Alright, I’m going absolutely batshit stir-crazy† on radiology. Yeah, it’s interesting. Yeah, it’s fascinating. But seriously, they just sit down in that dark room, isolated from mostly all human contact, and read films all day. Good lord, I’m about to lose it. Also, sciatic pain is resurfacing from sitting all day.

ED starts in 2 weeks. Woo!

†Welcome to the roller-coaster ride that is Zac’s emotional state. Some of you are more familiar with it than others :)

A 40-something female presented to the ED a few days after having her gallbladder taken out for infected stones. Keep in mind, this is a teaching hospital in July, so the surgeons are pretty new at this. Hopefully there’s an attending helping them out, but you never can be too sure.

Of course this woman gets admitted to the hospital, because now she’s got a post-operative fever, high white blood cell count, tender abdomen, etc. etc. etc. Naturally they get a CT to see what’s going on…

The surgeons had accidentally cut through the gallbladder, releasing all of her infected stones into her abdomen†. And then for some reason, they just left them in there. Maybe it added to the feng shui of the abdominal walls, I don’t know††. I imagine it went a little something like this:

Intern: Making the first incision now… I’m grabbing the gallbladder.. annndd…. oops.
Attending (turning around): Was that an oops I just heard?
Intern: Uhh, it was nothing, sir. I just jiggled the camera a bit.
Attending: Very well, carry on.

†BTW, when I’m a resident I’ll start carrying a USB drive with me so I can start posting images to go along with the stories… I’ve been trying to figure out how to keep this blog going if I end up doing rads.

††Zing! Puns just never get old.

Well, folks, I’ve made up my mind (mostly). It’s either Radiology or ER at this point; I’ve found Rads so interesting that I’m actually *gasp* inspired to write a personal statement about it. Shocking, I know!

We’ll still have to see if the aforementioned pandemonium of the ER gets me going… but honestly I find the visual aspect and the breadth of Radiology really works for me. Our program is a bit… quiet for me (I’m a fairly loud person, as most of you know) but the residents are really chill and it’s undeniably cool stuff.

More to come!

Edit (9:45PM): Well, that was fast… done already! I gotta be honest, personal statements for residency are a whole lot easier to write than medical school… you’ve actually DONE the thing you’re applying for :-)

Well, I gotta be honest, I’m really enjoying Rads at this point. Maybe not enough to actually do Radiology, but it’s certainly one of the more interesting fields I’ve seen so far. There are a couple things so far that have made me reconsider my last post.

I thought radiologists never saw patients. While this is mostly true, there are a lot of procedures you can do, especially in the field of interventional radiology. On top of that, on chest Xray (which I’m on this week), the radiologists review all the ICU radiographs from the previous day, so they are very familiar with every patient in the ICU. There is also a lot of cross-talk between the radiologists and the other docs (pull this tube out, decrease the fluids because he’s getting edematous, we suggest getting a CT scan, you gave him a pnemothorax, etc).

The field is also INCREDIBLY broad. Even a simple chest x-ray holds a massive amount of information, so you never see the same thing twice. You go at your own pace†, and they get really, really good at this stuff. The difference between a radiologist looking at a film and an internist is crazy.

So here’s the other thing: the geek factor. Listen, I grew up playing video games, tweaking computers, and spending inordinate amounts of time on the internet. Oh, wait, I still do that. Radiology is one of those fields where technology is growing at an exponential rate, and that suits me just fine.

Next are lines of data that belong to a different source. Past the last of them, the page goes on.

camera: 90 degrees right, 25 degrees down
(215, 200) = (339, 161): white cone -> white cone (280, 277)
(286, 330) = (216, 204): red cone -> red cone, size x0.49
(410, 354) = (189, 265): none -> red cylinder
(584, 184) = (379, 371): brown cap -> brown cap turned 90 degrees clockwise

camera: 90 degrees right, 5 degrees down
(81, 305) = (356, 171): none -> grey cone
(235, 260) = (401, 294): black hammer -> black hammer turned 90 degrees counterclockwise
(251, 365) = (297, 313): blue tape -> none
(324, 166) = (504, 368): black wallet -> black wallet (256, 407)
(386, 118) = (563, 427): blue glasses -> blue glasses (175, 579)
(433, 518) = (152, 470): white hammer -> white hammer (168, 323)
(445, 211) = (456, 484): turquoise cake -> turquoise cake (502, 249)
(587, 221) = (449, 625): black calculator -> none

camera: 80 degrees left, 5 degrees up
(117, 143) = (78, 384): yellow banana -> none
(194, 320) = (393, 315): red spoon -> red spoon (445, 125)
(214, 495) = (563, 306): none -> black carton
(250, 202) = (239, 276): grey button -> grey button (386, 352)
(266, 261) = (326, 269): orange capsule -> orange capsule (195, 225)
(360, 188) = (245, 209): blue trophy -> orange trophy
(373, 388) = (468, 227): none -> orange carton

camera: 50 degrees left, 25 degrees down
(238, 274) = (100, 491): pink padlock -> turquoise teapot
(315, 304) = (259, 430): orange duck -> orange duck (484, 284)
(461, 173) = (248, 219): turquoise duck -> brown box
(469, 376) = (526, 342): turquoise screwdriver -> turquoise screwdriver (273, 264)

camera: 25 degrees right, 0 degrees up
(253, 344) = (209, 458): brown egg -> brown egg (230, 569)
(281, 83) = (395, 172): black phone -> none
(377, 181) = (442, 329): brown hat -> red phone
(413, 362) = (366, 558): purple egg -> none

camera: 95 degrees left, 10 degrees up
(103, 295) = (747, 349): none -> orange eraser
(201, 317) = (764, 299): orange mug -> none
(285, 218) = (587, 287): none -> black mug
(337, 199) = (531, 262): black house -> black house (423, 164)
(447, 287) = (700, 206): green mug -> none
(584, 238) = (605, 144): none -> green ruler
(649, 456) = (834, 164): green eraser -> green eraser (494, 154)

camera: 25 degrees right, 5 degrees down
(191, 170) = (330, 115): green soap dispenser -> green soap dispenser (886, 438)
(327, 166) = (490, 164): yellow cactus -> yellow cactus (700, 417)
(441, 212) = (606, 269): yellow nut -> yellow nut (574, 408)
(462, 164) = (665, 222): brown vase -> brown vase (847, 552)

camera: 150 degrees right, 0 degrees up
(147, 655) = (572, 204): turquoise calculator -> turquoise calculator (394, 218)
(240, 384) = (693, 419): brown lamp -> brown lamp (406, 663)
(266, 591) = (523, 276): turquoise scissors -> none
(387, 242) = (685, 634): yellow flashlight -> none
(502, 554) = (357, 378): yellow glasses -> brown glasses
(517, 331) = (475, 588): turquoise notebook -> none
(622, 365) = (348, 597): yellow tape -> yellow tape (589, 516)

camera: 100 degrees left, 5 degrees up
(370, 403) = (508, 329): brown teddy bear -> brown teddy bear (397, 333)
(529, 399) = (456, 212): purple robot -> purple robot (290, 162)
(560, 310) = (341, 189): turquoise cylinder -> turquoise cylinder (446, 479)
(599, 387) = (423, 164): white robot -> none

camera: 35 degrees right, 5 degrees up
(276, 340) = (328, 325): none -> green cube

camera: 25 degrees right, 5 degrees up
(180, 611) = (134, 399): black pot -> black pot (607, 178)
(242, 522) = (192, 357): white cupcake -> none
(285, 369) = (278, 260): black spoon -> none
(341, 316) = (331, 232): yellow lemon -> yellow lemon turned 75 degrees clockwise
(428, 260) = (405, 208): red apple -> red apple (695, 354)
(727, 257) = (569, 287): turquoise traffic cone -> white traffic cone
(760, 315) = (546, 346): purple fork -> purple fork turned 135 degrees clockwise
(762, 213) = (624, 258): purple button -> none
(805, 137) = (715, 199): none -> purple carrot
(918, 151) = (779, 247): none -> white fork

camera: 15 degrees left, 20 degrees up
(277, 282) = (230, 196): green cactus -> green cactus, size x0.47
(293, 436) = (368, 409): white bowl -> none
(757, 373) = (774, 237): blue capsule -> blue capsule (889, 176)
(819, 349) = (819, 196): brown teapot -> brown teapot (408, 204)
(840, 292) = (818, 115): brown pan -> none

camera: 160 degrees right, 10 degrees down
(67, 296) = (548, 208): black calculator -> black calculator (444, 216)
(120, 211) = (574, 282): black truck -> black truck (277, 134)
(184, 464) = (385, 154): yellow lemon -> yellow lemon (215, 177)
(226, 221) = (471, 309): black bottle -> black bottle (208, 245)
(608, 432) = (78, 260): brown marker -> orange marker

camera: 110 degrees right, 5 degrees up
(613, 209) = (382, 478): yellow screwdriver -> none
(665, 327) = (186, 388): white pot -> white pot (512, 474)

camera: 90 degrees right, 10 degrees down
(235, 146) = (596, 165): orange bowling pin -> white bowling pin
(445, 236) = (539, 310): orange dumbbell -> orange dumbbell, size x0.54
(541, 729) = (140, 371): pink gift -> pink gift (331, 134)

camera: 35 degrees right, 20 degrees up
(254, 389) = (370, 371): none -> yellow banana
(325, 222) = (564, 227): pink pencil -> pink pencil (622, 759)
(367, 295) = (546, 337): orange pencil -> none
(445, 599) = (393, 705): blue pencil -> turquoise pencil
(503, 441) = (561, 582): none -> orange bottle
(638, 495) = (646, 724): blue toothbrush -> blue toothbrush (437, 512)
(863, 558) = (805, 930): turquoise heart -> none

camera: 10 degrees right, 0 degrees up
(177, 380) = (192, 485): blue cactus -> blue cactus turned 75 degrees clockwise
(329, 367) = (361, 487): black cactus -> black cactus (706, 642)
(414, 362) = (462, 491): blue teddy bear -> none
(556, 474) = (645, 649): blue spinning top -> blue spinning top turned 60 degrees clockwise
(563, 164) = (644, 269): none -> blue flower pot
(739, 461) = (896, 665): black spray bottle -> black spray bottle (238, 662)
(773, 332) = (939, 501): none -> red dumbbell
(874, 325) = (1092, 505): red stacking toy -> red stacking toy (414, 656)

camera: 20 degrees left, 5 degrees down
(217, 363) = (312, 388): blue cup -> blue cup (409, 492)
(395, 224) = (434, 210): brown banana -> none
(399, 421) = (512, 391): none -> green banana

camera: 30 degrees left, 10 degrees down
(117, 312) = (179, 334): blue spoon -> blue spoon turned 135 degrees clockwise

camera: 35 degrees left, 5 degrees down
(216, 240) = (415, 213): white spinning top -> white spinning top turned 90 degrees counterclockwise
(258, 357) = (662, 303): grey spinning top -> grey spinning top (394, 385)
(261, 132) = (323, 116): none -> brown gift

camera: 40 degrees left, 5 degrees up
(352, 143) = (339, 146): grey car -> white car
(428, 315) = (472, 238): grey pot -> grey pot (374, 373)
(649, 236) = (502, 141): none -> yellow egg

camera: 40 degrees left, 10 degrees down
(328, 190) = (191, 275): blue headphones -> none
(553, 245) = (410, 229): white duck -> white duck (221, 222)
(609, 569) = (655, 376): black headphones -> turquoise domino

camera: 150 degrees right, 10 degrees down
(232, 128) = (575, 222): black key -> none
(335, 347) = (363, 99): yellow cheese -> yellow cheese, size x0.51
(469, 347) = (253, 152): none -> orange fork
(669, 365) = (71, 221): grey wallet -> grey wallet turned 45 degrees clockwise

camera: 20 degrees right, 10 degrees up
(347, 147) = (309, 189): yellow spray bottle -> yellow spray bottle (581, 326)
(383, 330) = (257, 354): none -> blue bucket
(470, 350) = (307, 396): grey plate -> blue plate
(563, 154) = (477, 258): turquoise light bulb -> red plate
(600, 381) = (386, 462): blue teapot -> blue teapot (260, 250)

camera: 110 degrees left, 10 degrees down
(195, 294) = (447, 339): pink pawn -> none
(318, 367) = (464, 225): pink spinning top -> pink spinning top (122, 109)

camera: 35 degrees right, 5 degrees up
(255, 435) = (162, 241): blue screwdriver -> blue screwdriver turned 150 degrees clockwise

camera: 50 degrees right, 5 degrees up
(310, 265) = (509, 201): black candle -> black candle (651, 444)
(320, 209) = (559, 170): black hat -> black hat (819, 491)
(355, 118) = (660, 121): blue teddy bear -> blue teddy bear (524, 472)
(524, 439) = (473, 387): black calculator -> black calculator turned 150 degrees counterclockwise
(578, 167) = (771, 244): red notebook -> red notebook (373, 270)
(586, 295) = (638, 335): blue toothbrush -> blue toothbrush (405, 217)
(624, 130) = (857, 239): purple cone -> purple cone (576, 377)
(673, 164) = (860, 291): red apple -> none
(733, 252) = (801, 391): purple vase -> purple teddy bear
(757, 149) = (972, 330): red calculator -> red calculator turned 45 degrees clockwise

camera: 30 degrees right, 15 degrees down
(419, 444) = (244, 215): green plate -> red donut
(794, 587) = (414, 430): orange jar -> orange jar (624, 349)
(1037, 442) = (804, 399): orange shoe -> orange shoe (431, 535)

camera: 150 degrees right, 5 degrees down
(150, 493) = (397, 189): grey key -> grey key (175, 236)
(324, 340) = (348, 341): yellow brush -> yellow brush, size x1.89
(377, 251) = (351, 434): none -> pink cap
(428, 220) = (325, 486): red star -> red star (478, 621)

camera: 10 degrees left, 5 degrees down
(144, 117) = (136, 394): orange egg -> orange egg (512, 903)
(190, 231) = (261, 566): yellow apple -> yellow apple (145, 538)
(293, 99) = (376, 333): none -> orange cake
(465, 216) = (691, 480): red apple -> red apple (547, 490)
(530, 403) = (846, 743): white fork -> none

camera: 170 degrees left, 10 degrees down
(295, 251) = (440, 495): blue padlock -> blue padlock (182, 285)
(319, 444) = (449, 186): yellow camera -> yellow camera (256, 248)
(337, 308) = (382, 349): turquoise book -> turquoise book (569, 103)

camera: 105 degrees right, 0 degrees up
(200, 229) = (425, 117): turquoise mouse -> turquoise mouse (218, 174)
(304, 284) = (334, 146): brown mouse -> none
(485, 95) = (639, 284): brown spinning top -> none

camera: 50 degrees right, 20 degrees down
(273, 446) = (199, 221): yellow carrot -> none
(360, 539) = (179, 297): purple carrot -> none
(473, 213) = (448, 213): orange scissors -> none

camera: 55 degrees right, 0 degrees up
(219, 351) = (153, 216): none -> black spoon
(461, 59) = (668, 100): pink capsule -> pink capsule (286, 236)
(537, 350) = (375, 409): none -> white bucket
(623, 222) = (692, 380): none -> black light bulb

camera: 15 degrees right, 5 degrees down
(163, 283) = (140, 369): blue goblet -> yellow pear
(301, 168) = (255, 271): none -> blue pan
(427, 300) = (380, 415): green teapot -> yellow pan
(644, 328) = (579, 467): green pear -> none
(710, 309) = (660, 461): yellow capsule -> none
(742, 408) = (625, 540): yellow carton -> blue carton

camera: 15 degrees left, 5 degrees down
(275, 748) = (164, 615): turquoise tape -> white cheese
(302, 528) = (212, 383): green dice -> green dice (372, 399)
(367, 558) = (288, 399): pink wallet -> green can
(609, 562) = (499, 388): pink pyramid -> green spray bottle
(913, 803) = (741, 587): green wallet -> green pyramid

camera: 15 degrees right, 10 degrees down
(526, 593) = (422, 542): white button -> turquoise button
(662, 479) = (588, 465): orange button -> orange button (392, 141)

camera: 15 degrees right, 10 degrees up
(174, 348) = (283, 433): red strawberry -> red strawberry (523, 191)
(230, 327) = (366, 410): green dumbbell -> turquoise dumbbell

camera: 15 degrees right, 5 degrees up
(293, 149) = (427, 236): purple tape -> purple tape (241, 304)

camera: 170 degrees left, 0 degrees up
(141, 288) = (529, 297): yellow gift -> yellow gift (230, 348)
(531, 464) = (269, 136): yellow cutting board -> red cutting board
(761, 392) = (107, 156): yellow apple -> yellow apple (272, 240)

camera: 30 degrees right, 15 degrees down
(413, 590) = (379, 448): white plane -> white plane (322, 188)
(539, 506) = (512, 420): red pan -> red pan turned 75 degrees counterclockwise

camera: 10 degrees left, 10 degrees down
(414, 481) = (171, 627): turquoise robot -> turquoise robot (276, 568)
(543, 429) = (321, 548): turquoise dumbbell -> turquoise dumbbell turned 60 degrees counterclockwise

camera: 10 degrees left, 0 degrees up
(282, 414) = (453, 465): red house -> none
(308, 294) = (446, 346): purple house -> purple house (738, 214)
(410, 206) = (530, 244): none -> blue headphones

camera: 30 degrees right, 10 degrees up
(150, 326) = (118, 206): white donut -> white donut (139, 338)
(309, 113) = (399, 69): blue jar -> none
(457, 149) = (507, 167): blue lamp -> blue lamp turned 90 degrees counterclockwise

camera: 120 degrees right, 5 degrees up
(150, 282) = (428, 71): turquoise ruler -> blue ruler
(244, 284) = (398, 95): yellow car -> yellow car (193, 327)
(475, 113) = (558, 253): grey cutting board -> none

Obviously there’s a few problems, like the fact that it’s a fairly solitary field and you become a vampire. We’ll see once I get on Emergency if the bright lights and the pandemonium are what do it for me… I have an overdeveloped sense of schadenfreude which fits in just delightfully with the ER. So, we’ll see. I’m keeping my options open.

†bonus for me, who hates the structured 8-5 workday of clinic.

Well, I started my radiology rotation today, and much like my immediate, vehement feelings about ophthalmology, I can quite honestly say that I’ll never, ever be a radiologist†.

It’s really interesting, and really, really cool, and I know I’m going to learn a lot… but I swear to god, if I sit in a dark room for one more day staring at a black and white screen (with infinite shades of gray, of course) I might just go postal. Oh, wait. It’s only my first day of the rotation.

By the end of the month I swear I’ll be feeding off unsuspecting humans, cackling with my paper-white skin, slicked back hair, and long, well-groomed fingernails. Bonus: if Interview With The Vampire has anything to say about it, maybe I’ll end up looking badass like Brad Pitt.

Aside from sitting in a dark room the other thing that gets to me is that all these guys are really low-key. And not in a “laid-back” sort of way. More a “I talk very quietly into my dictaphone for 8 hours every day” sort of way.

I’m going to lose it.

†Sorry Uncle John, it’s just not in the cards.